BRANSON, Mo. – America’s Wall of Honor will be on display in Branson through Veteran’s Homecoming Week.
I actually started designing this, conceptualizing it and designing it, in December of 2016,” Creator Tim Lampros said. “I wanted to do something more grand, more complex, really push the boundaries of what I thought I could do.”
Lampros, a veteran himself, created the wall in Nebraska.
“I’m a veteran of the Air Force. I was also a firefighter paramedic for most of my career life,” Lampros said. “It’s the first real showing outside of Omaha, and we are happy to be here.”
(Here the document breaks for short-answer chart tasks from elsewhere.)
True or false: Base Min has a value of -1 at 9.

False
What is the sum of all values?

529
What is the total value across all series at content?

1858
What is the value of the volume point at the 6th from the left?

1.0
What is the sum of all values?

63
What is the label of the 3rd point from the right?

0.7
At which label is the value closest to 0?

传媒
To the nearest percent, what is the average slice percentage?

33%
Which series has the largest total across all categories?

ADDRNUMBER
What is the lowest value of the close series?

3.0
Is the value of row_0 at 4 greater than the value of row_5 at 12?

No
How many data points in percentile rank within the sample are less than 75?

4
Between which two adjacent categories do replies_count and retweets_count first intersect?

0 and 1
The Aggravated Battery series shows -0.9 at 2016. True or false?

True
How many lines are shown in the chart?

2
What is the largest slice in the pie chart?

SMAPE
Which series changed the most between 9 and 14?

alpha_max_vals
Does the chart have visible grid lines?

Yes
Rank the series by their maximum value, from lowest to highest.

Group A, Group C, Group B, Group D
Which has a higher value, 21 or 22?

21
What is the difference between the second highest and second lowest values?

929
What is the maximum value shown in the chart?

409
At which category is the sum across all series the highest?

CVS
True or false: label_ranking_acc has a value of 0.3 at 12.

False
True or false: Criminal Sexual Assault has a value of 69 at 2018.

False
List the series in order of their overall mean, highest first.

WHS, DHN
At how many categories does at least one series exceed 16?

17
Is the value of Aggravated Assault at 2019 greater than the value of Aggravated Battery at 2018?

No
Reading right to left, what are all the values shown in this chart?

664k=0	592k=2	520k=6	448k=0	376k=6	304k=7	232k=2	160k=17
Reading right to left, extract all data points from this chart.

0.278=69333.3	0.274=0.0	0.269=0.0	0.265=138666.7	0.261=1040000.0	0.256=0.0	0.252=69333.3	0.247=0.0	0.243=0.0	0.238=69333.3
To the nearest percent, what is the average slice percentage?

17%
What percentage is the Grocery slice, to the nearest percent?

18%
The wall is currently on display at the Freedom Encounter Theater.
“The wall is 58 feet long. It weighs in just under 20,000 pounds,” Lampros said. “It has nine seals. Everything about the seals is stainless steel. There is no plastic, there’s no paint, there is no carbon fiber. There’s nothing but stainless steel each color or each piece on the wall is its own piece.”
Each seal honors a branch of military as well as first responders and includes the Presidential Seal.
“These seals represent the people that have fought and died and sacrificed to keep us free,” Lampros said.
Lampros said when he first visited Branson, the wall he had worked on since 2016 wasn’t complete yet.
“I started thinking, I want the wall to go to Branson. It needs to go to Branson,” Lampros added.
The wall is unveiled to guests during a 45 minute program called “Patriot Thunder”, something Lampros says has moved men and women to become emotional.
It’s that display of respect that owner of Freedom Encounter Theater Darren Myers says was the driving force behind hosting the wall for several days.
“When we met Tim and the guys with the wall, we knew immediately that their message was the same as ours,” Myers said. “They came, looked at the building, said this is the perfect place to display this.”
Veterans waited in the lobby before Monday’s first showing, Leroy Graves, who fought in the Korean War and also traveled from Nebraska, wanting to see the wall.
“I’ve come down several years here and I wanted to see it,” Graves said. “People lost their lives in this war, the Korean War, and any way. We lost a lot of men in Korean War, too.”
The wall will be moved to the Branson Landing to be displayed Friday and Saturday.